My coin collection isn’t worth much money but the true value is in the memory of these moments. It is remarkable how the simplest gesture from decades ago represent the kindness of a gentle man. Hymie was soft spoken and one of those lovely people in your life who were always part of my family support system and appeared at many special family occasions. His wife Sara, was so special to my Mom and her beloved sister Annette, but Hymie was always in a supporting role looking on adoringly at his Sara and bringing Diane, Mitchell and me little gifts. It has taken me many years to realize how important his kindness was to me. These small gestures are the true currency of love and special moments in life. 

I can hear my Poppa George saying, "And that ain't pocket change."

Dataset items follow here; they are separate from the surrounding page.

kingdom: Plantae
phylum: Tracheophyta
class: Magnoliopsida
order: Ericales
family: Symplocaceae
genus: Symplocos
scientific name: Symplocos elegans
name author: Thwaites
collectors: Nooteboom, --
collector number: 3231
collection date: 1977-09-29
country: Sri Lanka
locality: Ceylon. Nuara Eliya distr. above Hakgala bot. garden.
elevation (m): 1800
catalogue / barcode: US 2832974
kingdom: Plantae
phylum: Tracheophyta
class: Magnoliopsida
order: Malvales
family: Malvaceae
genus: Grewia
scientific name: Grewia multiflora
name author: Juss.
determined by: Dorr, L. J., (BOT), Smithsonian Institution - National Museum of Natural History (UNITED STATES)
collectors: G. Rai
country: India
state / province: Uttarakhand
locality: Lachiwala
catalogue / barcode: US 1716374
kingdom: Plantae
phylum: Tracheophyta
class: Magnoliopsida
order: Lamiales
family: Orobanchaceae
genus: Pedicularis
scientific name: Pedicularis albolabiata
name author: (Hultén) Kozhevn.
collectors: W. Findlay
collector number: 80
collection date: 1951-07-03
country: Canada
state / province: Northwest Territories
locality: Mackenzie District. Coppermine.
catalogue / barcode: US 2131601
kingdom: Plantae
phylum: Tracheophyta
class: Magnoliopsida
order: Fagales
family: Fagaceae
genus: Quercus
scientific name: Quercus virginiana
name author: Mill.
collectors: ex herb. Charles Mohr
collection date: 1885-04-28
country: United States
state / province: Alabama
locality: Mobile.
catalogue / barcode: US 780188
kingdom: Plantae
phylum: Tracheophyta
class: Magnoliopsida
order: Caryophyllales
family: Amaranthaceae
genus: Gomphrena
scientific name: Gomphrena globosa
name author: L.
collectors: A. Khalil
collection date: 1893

Over the last decade, the thought occurred to me that I should sell this modest collection and get whatever money it might bring on eBay. As I sift through this treasure trove, I now think I need to pay this kindness forward to someone else whose life I can touch. Perhaps I will tuck it away for a future grandchild or maybe share it with a great niece or nephew when they get older. Perhaps they will find some pleasure from collecting or it will spark an affinity for being aware of their own special moments. If I can pass on the appreciation for seeing the hidden treasures right in front of our eyes, that would truly be a gift.  For now, I am enjoying looking at this loose change and seeing a loving and special Uncle named Hymie. 

I guess these sets of virgin coins are proof of love and a true coin of the realm.